▶ **EXERCISE TASK A**:
Do these statements agree with the movie review below? Answer yes or no for each, quoting the words of the review that decide it. (i) Finn is engaged to Sam. (ii) Finn has completed several Masters theses. (iii) On the shelf, Blu-rays are sorted before DVDs.

== EXTRACT ==

MY MOVIE SHELF: How to Make an American Quilt

movie shelf

The Task: Watch and write about every movie on my shelf, in order (Blu-rays are sorted after DVDs), by June 10, 2015.  Remaining movies: 229  Days to go: 234

Movie #148:  How to Make an American Quilt

Finn (Winona Ryder) is the worst. She’s the worst of the worst. And as wonderful as How to Make an American Quilt is, one of the best parts is how all the other ladies repeatedly call Finn on her bullshit.

Finn is engaged to Sam (Dermot Mulroney), but she needs “space” from him. Ostensibly, this is space to finish her Masters thesis — the latest in a series of Masters theses she has worked passionately on before discarding — but Finn is simply someone, as she herself notices with regard to her multiple theses, who no longer wants something once she gets it. “Whenever I’m about to finish, I decide to switch topics. I can’t help it. It seems the more I know about something, well, the less I wanna know about it.” She is never satisfied and never accountable. And she blames all of this — or at least the lion’s share of it — on her parents’ failed marriage and her mother’s breezy, noncommittal attitude toward romantic entanglements. Being someone, myself, who has, in the past, blamed a lot of her bullshit on any number of outside factors, I feel entirely justified in calling Finn out in this same manner. She is a flighty young woman, full of excuses and quasi-intellectual justifications for her attitudes, her opinions and her behaviors, and I really hate her. (Perhaps because I was her at one time, and I will own that.)

===

▶ **EXERCISE TASK B**:
Set down all of the records below, line for line, with nothing changed.

== GIVEN DATA ==

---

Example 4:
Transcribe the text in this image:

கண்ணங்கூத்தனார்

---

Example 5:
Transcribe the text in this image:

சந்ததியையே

===

▶ **TASK RESPONSE A**:
(i) Yes: "Finn is engaged to Sam (Dermot Mulroney)"
(ii) No: "the latest in a series of Masters theses she has worked passionately on before discarding"
(iii) No: "Blu-rays are sorted after DVDs"

▶ **TASK RESPONSE B**:
---

Example 4:
Transcribe the text in this image:

கண்ணங்கூத்தனார்

---

Example 5:
Transcribe the text in this image:

சந்ததியையே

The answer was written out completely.